Tuesday, January 19, 2010

Avoid the Void Before Christ

Jet packs aren't as good as grappling hooks. I'm pretty sure every game I've played with a grappling hook was at least decent, and I think once you make the grappling hook your main mechanic there's a good chance your game will be great. Jet pack games should be just as good, but I'm starting to think the ability to easily float is an unsatisfying mechanic and encourages sloppy design. I think it may be why Dark Void Zero is such a disappointment. Or maybe it's because it's made by white people.

Oh, but I kid! White people can make awesome 2D games -- VVVVVV came out a week ago and it's already GOTY! But Backbone and all their offshoots (one of which developed Dark Void Zero) don't make awesome 2D games. They make disappointments. Which is a shame, because big publishers keep giving them jobs, and because I keep accidentally buying their games because I can't keep track of all their studios, and because I can't trust other people's impressions when it comes to modern 2D games. A lot of fans are just sprite art fetishists, y'know? They'll praise anything as long as it controls halfway decent and the developers make it obvious enough that hey, they really love Nintendo too. This is why I've heard more about Dark Void Zero's intro, where you blow into the DSi's mic to "clean" an NES cartridge's contacts, than I have about the actual game.
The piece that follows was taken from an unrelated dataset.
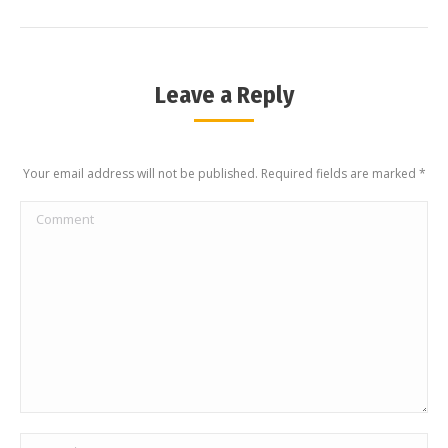
Leave a Reply
Your email address will not be published. Required fields are marked
*
Comment
Name *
Easier to judge whether the game hits all the right nostalgia notes than whether it's actually good.

And Dark Void Zero does get most of the surface bits right. It looks and sounds close enough to an NES game -- though the music is mixed far too low, which is a shame because it seems pretty good -- and handles like one, too. But it's a frustrating game. Not due to its challenge -- I beat it in under an hour on one credit on the default difficulty -- but cuz it's pretty inconsistent. The feel is off. It's pretty "30+ year old white folks trying to make an old fashioned Japanese action game". It's a jet pack game where you spend a good chunk of your time traversing tight horizontal corridors on foot. It's a jet pack game that frequently strips you of your jet pack and forces weaker weapons upon you, employing the ever popular and modern "strip the hero of all the powers he's earned" multiple times per stage. Your first glance at the game map may lead to expectations of an open ended, exploration heavy affair, like Metroid, but in reality it's a linear keyhunt that relies on lots of backtracking to create the illusion of an open ended, exploration heavy game, like all those modern games that claim to be inspired by Metroid. It's got an odd pace, feeling simultaneously rushed and padded. It does a poor job of giving audio and visual feedback -- there's very slight flickering when you get hit, making it hard to tell when you're taking damage. And the sound of shots that damage an enemy and shots that don't are identical, which sure made the boss fights tiring until I realized it was actually the worst style of boss fight: the kind where you have to sit around and wait for him to expose his weak point before you can do any damage! And there are collision detection issues, as I'd often be shooting a dude and it sure did look like he should have been hit but he totally wasn't. And the game crashed on me when I tried to read the manual, so I didn't know you could save until after I beat it and saw CONTINUE on the title screen. And the Jimmy Fallon cameos totally blow the "long lost NES game" vibe they were going for.

And everybody hates a critic. Even me! I am being too mean. It is playable. It is close to being worth buying. But there are an awful lotta great NES games for the same price on Virtual Console. Why buy a sham when you can get the real deal? And if you only have a DSi buy Boxlife. Or Trajectile. Or any of those Art Style games. They're pretty neat.